Lumberjack’s offers beer and wine, as well as a full selection of soft drinks. For dessert there are milkshakes and Anderson’s ice cream. Another idea: locally made pies. Wagner’s Farm Market isn’t far away and offers some tasty home-baked pies in a variety of flavors.

Another good thing about Lumberjack’s is the service: robust and friendly. Food prep time seems to be a little on the long side, but the servers provide table-side delivery and drop in to check on your progress over the course of your meal. What other fast-food-type place gives you that consideration?

Lumberjack’s doesn’t accept credit cards, but they do offer an on-site ATM machine for those lacking in the monetary department.

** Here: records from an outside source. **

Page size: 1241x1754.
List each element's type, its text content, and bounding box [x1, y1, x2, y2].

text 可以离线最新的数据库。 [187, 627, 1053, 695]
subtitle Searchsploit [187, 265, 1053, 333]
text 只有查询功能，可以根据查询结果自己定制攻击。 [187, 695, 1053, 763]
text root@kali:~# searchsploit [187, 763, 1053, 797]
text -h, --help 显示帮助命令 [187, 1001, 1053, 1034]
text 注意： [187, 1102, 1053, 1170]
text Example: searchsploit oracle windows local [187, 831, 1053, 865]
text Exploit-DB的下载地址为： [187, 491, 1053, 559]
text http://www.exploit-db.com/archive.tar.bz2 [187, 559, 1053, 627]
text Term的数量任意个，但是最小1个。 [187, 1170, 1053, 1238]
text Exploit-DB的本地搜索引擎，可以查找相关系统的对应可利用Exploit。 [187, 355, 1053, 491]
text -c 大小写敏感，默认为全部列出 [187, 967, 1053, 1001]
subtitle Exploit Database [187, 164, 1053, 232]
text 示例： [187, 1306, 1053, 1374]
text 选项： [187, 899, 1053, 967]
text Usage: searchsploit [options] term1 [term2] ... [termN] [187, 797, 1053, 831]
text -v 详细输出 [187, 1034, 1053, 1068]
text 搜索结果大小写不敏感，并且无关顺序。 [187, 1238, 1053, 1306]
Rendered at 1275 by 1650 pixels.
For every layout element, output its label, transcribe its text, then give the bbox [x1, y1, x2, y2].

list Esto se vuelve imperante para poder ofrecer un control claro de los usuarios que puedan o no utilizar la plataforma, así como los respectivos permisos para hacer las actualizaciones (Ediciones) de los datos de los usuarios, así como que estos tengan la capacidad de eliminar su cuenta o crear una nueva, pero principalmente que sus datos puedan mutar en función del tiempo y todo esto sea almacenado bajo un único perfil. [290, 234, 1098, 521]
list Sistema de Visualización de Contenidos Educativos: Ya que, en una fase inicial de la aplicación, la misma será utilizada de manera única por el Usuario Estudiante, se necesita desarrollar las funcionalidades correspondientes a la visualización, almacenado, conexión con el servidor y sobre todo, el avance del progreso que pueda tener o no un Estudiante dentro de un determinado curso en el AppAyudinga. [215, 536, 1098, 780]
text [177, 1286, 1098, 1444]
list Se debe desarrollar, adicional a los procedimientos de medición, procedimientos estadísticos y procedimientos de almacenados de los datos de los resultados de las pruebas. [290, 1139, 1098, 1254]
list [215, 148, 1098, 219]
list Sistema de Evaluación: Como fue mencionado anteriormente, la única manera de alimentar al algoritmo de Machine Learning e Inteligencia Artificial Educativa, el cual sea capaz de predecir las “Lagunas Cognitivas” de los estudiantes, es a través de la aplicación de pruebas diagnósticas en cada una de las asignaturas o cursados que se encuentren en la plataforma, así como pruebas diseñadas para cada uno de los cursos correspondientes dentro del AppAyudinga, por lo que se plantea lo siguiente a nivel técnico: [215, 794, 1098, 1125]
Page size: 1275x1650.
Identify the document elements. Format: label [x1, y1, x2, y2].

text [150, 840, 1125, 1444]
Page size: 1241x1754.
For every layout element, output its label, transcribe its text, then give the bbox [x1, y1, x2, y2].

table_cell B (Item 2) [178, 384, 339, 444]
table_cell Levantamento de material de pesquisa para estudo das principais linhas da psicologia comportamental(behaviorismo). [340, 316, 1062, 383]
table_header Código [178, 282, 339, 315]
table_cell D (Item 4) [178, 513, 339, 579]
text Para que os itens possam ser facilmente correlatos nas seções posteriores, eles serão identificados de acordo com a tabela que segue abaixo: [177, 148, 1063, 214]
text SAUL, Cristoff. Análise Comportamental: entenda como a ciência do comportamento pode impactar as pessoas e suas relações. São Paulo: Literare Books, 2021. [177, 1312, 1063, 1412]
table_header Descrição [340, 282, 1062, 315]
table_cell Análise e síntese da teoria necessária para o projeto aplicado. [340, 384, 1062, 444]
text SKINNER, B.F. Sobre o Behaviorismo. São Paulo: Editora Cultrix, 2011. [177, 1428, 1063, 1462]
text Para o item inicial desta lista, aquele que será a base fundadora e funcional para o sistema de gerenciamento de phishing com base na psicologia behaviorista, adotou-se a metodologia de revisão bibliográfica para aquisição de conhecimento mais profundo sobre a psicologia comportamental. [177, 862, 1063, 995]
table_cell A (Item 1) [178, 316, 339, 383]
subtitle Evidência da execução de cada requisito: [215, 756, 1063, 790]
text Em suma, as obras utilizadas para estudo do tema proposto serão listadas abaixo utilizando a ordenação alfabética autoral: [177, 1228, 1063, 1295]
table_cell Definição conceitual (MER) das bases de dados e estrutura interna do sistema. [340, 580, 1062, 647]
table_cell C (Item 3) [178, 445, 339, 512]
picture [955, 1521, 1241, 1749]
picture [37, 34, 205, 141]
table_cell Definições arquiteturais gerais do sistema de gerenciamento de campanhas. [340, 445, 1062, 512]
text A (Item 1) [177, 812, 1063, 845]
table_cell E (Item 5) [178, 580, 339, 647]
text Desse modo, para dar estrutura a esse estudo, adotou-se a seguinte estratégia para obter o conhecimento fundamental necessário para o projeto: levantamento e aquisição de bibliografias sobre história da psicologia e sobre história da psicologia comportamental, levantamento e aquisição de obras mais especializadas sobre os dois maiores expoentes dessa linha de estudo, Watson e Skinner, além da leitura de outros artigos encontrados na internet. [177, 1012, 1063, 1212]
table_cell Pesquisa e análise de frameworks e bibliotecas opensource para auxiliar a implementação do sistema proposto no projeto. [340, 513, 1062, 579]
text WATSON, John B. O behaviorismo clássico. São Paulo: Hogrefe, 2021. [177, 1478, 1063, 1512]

We enhanced our visit by watching the nearby hydroplane races as we dined. You also can gaze on the many boaters, skiers and Jet Ski enthusiasts, or just sit there and get mesmerized by the glittering waters. What better way to spend a few moments of a late-summer or early-fall afternoon?

The dining room is done in a nautical theme, tracing back to Niagara County’s early days along the Erie Canal via a wall montage. Another thing I liked: the Dyson Airblade hand dryers in the restrooms. If you haven’t had the pleasure yet, be sure to try them. I’m not going to say it’s worth the stop just for that, because it isn’t, but after you enjoy your locally produced meal, don’t forget to wash and dry your hands.

All in all, I really like what they are trying to do at Lumberjack’s.

It’s a locally owned place, and they are taking advantage of fabulous local products, and that is an admirable goal. My suggestion is, don’t be afraid to expand. There’s plenty more local stuff I’d be happy to stop in and sample – even down to the condiments and the soda pop. If you’re going to do it, do it all the way, I say.